Senate Republicans are going on the offensive to eliminate judicial filibusters (search) after watching liberals churn out TV ads against them in anticipation of a showdown over who sits on federal appeals courts.
"They're ahead of the power curve," Sen. John Thune, R-S.D., said of the orchestrated effort by Democrats and groups such as MoveOn.org and People for the American Way. "I think you'll see a greater, stepped-up message on part of the Republicans, to go on the offense on this issue."
Senate Majority Leader Bill Frist (search), after vowing last fall to stop Democrats from blocking the most conservative of President Bush's judicial nominees (search), will appear in a telecast later this month with leaders of social conservative groups.
According to a flier for the Louisville, Ky., event, it will focus on how judicial filibusters are being used "against people of faith." The telecast is being organized by the Family Research Council, which sponsored a similar event last year opposing gay marriage. Frist's staff said he will probably record his message for the telecast.
Under the flier's heading, "the filibuster against people of faith," it reads: "The filibuster was once abused to protect racial bias, and it is now being used against people of faith."
The Tennessee Republican, a likely contender for his party's presidential nomination in 2008, is under pressure to force a Senate showdown before Congress breaks May 27 for a long Memorial Day recess.
To change Senate rules so that Democrats can no longer block Bush's nominees with filibusters requiring just 41 votes, Frist needs a simple majority in the 100-member Senate. He can get that by mustering 50 votes and bringing in Vice President Dick Cheney as the tiebreaker.
The Senate has 55 Republicans, 44 Democrats and one independent. But a half-dozen GOP senators either have said they oppose or have refused to support changing the rules.
Nuclear Option a 'Power Grab?'
Frist's plan has been dubbed the "nuclear option" because Democrats have promised to retaliate by blocking the rest of Bush's legislative agenda -- excluding spending and highway bills and national security measures. His supporters call it the "constitutional option," saying the forefathers never intended to let a minority of the Senate block a president's choices for judgeships.

■ **What is asked**
According to the article on judicial filibusters, what is the date when Congress breaks for its Memorial Day recess? The records have no connection to the article on judicial filibusters.

■ **Stored records**
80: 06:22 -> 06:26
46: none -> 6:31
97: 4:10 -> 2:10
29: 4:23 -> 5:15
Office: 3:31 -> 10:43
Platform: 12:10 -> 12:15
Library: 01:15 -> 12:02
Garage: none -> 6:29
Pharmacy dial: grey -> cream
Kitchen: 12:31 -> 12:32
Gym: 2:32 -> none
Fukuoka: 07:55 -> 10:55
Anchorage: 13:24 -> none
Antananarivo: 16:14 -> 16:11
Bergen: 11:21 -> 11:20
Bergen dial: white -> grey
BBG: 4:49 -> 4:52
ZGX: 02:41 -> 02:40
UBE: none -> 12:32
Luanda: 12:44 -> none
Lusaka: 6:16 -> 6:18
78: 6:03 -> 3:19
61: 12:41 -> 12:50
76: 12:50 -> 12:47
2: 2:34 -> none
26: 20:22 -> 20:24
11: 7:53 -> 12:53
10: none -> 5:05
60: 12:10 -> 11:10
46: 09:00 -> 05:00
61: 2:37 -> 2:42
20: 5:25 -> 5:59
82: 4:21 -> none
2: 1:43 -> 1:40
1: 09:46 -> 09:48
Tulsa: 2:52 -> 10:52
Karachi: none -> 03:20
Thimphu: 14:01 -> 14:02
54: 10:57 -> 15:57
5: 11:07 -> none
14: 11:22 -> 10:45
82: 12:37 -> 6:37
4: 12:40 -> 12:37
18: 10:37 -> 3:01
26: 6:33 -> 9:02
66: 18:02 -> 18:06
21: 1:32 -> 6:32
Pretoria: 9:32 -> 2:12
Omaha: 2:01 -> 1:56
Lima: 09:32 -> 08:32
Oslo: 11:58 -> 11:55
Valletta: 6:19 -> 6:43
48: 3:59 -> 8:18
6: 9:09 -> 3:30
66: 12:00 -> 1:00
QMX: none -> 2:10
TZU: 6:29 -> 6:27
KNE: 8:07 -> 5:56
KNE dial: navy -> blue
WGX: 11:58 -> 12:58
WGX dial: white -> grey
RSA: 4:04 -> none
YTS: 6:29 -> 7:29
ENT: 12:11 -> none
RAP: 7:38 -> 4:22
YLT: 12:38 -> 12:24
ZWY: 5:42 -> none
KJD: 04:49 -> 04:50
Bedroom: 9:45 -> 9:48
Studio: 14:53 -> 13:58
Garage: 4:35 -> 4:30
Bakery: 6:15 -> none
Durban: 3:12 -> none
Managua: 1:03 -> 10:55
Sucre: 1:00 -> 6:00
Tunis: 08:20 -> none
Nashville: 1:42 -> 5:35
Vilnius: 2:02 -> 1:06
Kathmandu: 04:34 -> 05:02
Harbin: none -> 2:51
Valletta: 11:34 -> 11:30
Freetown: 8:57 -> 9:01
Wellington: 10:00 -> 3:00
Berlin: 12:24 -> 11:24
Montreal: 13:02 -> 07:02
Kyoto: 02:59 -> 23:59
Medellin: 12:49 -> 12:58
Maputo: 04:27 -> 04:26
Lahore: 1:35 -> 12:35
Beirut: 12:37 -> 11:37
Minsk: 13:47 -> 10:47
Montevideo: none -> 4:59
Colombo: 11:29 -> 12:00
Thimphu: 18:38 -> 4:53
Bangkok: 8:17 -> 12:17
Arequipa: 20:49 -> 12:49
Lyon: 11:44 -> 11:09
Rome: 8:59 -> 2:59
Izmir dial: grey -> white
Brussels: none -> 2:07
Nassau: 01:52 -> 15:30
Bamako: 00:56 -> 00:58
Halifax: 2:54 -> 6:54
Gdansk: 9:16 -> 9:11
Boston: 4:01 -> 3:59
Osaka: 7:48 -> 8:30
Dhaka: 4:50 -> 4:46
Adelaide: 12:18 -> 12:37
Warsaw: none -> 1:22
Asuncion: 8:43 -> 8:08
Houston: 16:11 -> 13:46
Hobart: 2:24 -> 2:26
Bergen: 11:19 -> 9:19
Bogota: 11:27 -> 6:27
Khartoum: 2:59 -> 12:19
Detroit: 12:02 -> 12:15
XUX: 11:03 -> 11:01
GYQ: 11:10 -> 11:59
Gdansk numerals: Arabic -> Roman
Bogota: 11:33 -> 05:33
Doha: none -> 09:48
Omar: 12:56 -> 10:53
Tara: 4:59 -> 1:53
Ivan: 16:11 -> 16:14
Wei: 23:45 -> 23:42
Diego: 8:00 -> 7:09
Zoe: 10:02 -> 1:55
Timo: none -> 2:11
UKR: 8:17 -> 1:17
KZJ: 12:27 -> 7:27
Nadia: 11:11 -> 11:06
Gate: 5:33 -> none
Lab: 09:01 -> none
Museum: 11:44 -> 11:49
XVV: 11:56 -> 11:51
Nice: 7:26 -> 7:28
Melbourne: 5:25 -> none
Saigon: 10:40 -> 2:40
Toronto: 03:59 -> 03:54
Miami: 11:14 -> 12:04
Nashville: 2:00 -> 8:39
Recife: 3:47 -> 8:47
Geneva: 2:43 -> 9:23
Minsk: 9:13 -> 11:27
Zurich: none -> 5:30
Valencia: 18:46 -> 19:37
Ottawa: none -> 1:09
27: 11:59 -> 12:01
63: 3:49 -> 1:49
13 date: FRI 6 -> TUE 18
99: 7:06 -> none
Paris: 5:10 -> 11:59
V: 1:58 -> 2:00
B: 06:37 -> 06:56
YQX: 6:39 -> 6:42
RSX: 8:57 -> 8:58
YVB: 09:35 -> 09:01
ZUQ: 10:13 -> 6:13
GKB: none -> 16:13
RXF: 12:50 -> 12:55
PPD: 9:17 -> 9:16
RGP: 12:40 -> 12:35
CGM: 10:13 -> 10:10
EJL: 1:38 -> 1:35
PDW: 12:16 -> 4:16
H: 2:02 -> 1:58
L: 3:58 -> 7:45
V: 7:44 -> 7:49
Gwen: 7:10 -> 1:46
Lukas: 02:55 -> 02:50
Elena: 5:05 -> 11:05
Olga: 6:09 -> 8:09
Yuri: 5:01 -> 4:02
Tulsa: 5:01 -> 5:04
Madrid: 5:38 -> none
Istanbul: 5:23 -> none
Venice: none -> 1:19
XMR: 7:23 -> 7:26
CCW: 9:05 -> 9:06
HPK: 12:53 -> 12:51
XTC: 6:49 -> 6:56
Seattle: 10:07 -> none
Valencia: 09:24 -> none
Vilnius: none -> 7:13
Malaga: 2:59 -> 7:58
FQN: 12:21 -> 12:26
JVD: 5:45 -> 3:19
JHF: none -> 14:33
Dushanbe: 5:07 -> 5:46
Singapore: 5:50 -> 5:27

■ **Written answer**
May 27